I have extended research interest in the areas of hardware acceleration for data management, big data technologies (MapReduce, distributed key-value stores), and large-scale graph processing.
My past research focus includes developing architectures and techniques to address scalability problems in large-scale distributed data intensive systems and applications, and support for distributed information monitoring services.
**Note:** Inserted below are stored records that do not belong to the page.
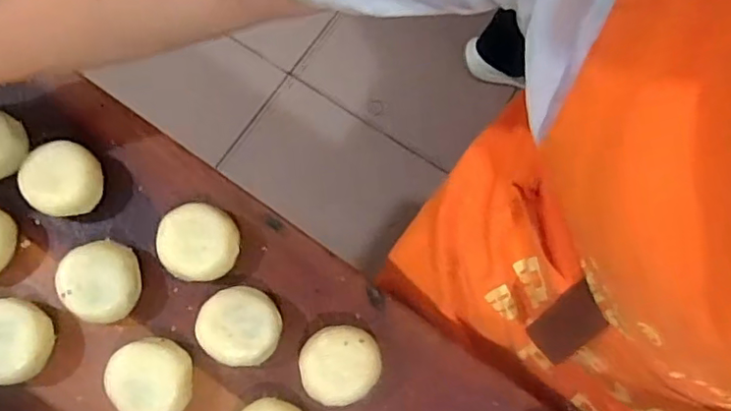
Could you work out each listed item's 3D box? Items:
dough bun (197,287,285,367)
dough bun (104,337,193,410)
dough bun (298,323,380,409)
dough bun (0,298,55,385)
[{"bbox_3d":[-0.086,0.085,0.409,0.053,0.036,0.050,1,74,-3],"label":"dough bun"},{"bbox_3d":[-0.144,0.119,0.399,0.052,0.035,0.053,1,74,-3],"label":"dough bun"},{"bbox_3d":[-0.017,0.110,0.406,0.053,0.035,0.050,1,74,-3],"label":"dough bun"},{"bbox_3d":[-0.237,0.092,0.395,0.052,0.036,0.052,1,74,-3],"label":"dough bun"}]

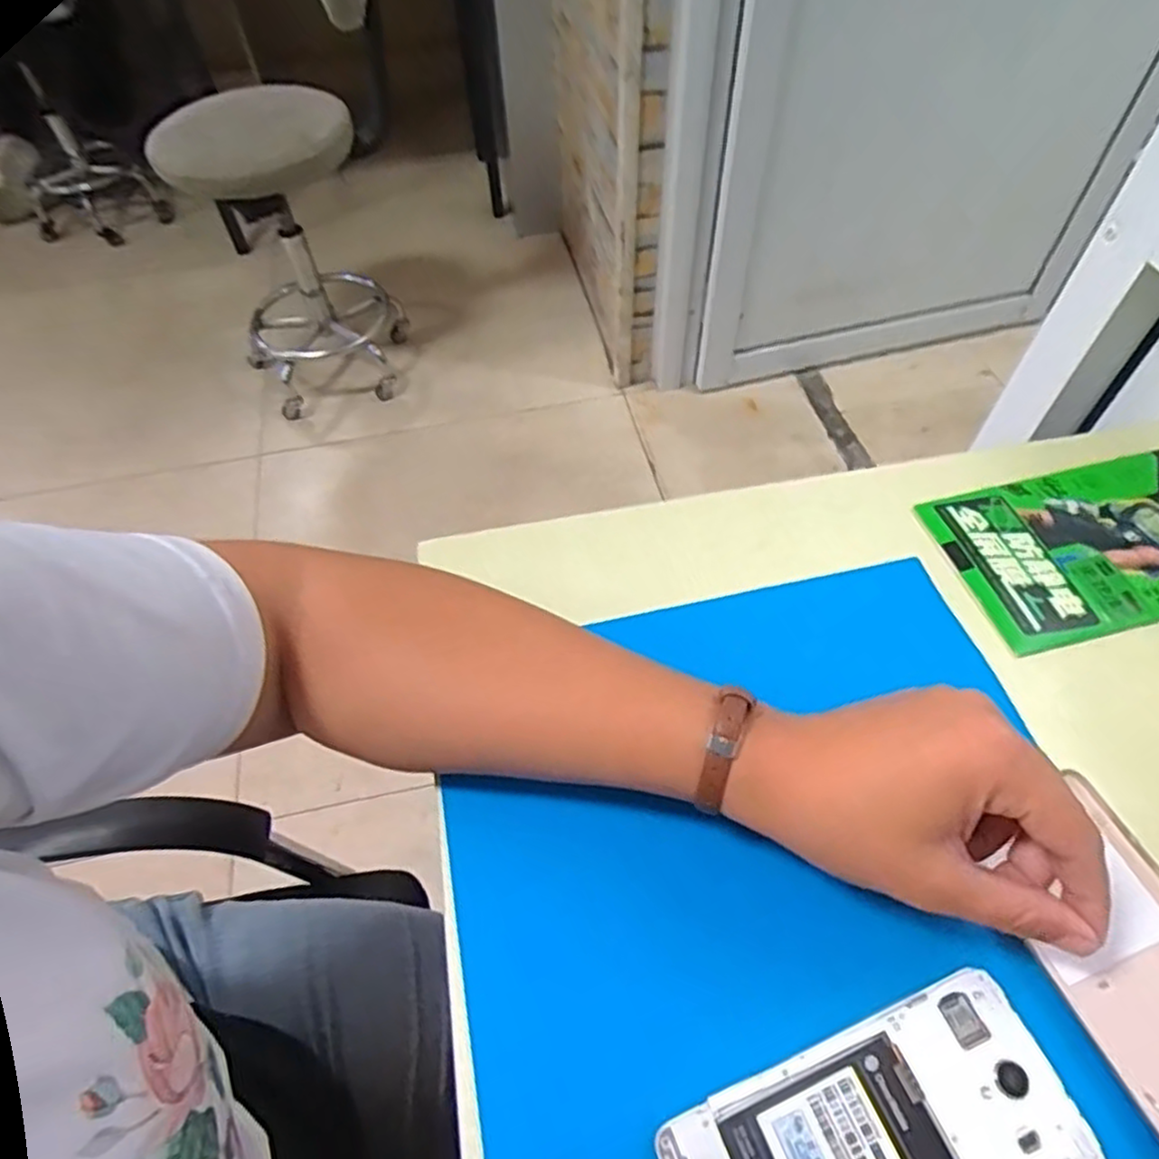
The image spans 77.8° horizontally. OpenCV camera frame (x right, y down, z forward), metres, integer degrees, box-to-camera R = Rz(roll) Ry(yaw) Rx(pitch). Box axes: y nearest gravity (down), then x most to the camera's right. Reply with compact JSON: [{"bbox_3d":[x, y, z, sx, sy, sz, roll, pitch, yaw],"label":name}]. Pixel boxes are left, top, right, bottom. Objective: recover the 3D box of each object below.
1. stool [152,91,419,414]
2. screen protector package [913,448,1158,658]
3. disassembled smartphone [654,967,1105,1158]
[{"bbox_3d":[-0.557,-0.645,1.431,0.341,0.535,0.332,-24,58,-13],"label":"stool"},{"bbox_3d":[0.305,-0.024,0.409,0.186,0.004,0.107,-13,56,-7],"label":"screen protector package"},{"bbox_3d":[0.106,0.204,0.256,0.144,0.008,0.069,-19,57,-11],"label":"disassembled smartphone"}]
In this position, I have conducted academic research on data-intensive distributed systems. In particular, I have been heavily involved in the System S research project, which aims at building a scalable, extensible, and high-performance continuous data analysis platform. The goal of the platform is to facilitate the development and deployment of data-in-motion analytics to process high-volume feeds from multi-modal, live sources and produce near-real time insights with minimal latency. The System S project has received the 2010 R&D Magazine R&D 100 award as well as an IBM internal science accomplishment award. The project has been named as one of IBM's Icons of Progress for the centennial and I have been named as one of the three key contributors (link), alongside with my manager Halim Nagui (IBM Fellow).
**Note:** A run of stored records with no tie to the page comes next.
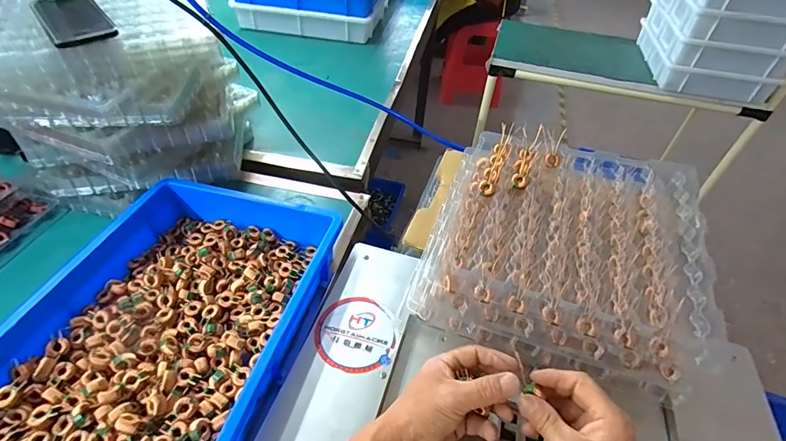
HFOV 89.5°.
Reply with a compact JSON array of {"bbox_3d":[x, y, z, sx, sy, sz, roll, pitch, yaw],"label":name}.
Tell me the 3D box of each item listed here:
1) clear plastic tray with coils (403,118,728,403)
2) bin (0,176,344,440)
[{"bbox_3d":[0.210,0.033,0.517,0.304,0.122,0.304,18,46,13],"label":"clear plastic tray with coils"},{"bbox_3d":[-0.263,0.129,0.462,0.288,0.078,0.429,12,45,6],"label":"bin"}]

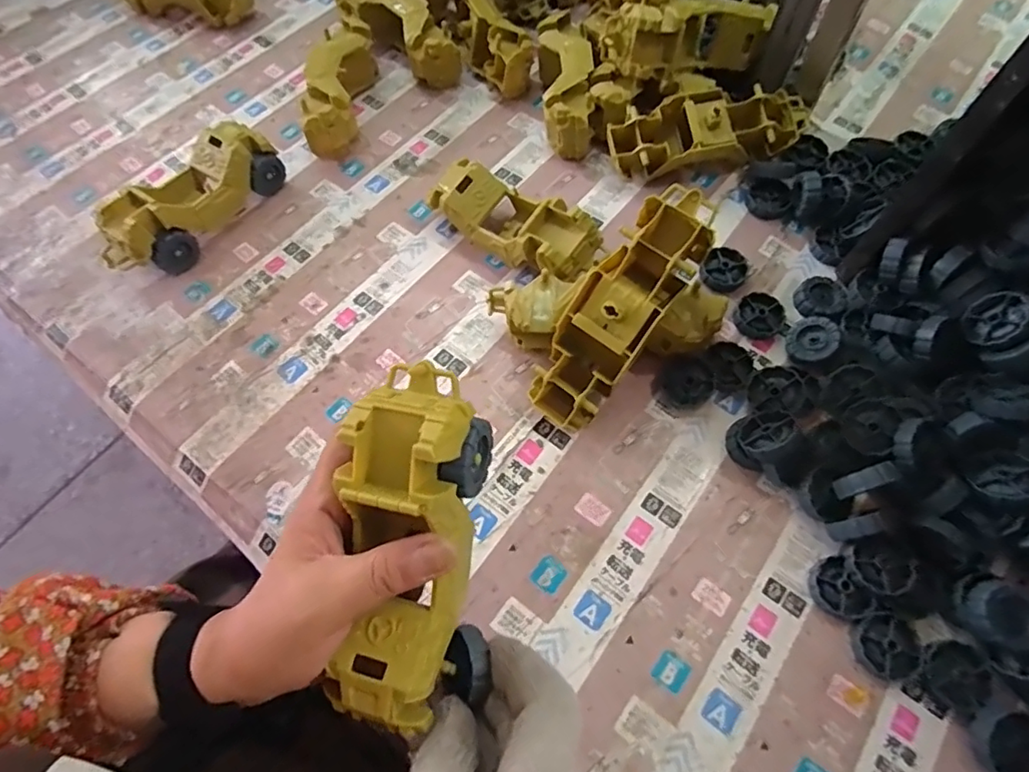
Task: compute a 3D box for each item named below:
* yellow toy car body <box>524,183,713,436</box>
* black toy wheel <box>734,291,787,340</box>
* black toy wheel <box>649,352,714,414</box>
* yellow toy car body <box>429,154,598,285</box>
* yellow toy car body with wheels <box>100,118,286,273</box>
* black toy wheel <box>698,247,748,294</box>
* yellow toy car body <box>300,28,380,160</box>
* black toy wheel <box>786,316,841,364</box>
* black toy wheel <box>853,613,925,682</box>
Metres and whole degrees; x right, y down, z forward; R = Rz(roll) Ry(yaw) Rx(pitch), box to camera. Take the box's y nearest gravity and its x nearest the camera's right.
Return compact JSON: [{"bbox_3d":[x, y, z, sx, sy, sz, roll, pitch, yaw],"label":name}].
[{"bbox_3d":[0.073,-0.049,0.386,0.057,0.053,0.180,38,108,19],"label":"yellow toy car body"},{"bbox_3d":[0.198,-0.056,0.447,0.037,0.012,0.038,-1,64,2],"label":"black toy wheel"},{"bbox_3d":[0.128,-0.002,0.418,0.042,0.022,0.040,-1,64,2],"label":"black toy wheel"},{"bbox_3d":[-0.002,-0.133,0.462,0.059,0.066,0.159,-42,69,-17],"label":"yellow toy car body"},{"bbox_3d":[-0.289,-0.165,0.493,0.057,0.062,0.162,28,68,16],"label":"yellow toy car body with wheels"},{"bbox_3d":[0.176,-0.096,0.469,0.035,0.012,0.042,35,70,18],"label":"black toy wheel"},{"bbox_3d":[-0.176,-0.293,0.556,0.048,0.059,0.141,1,64,3],"label":"yellow toy car body"},{"bbox_3d":[0.231,-0.035,0.431,0.037,0.012,0.037,-12,65,29],"label":"black toy wheel"},{"bbox_3d":[0.234,0.163,0.348,0.038,0.007,0.036,-1,64,2],"label":"black toy wheel"}]

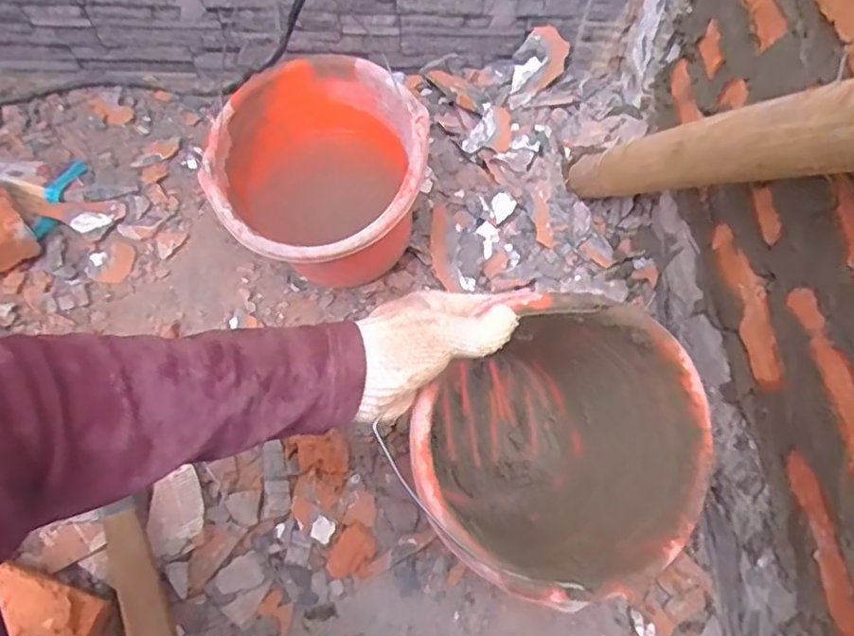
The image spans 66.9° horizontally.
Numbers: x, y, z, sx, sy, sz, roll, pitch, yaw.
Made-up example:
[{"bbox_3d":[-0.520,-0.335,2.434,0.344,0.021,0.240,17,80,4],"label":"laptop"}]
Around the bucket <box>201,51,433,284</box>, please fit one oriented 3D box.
[{"bbox_3d":[-0.116,-0.138,0.716,0.219,0.183,0.250,2,60,-2],"label":"bucket"}]

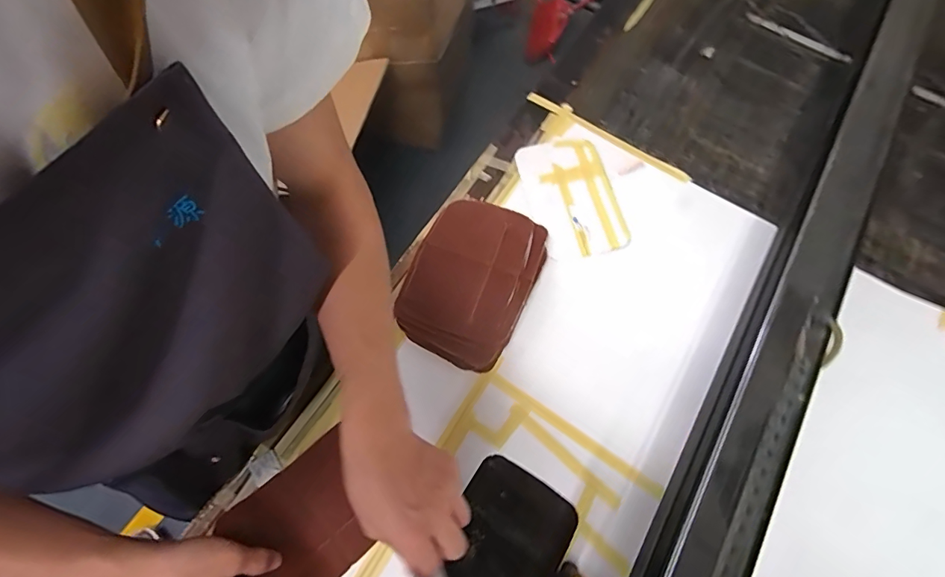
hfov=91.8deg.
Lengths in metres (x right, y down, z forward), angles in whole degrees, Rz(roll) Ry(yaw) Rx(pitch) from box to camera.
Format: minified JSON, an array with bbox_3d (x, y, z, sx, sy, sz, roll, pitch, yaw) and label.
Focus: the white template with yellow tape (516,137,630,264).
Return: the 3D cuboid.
[{"bbox_3d":[0.150,-0.140,0.700,0.132,0.009,0.200,-15,72,-5],"label":"white template with yellow tape"}]

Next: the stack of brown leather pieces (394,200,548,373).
[{"bbox_3d":[-0.001,-0.015,0.629,0.159,0.031,0.228,23,70,7],"label":"stack of brown leather pieces"}]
In this position, I have led a large team developers in the design and implementation of the IBM InfoSphere Streams 2.0 product. This release has incorporated a complete overhaul of the programming language and the runtime and is the first industrial strength release of the platform that guarantees compatibility for future releases. I am the co-inventor of the SPL language that was introduced in this release. Solutions using the Streams platform has been deployed in government, telecommunications, health-care, and finance domains.
In this position, I have served as the lead architect for the programming model and the compiler of the IBM InfoSphere Streams 1.0 product. I am the co-inventor of the SPADE language that was introduced in this release, which served as a pre-cursor to the SPL language.
I have completed my Ph.D. study in the Systems focus area within Computer Science. My doctoral research has been on the topic of scalable information monitoring architectures. I have investigated the application of Continual Queries to new platforms such as peer-to-peer networks, mobile systems, and sensor networks. Major themes of my research included system architectures that promote incremental evaluation of queries, moving computation close to where data is produced, and run-time adaptation to changing conditions in resource availability.
I have completed my undergraduate study with a GPA of 3.91/4.0.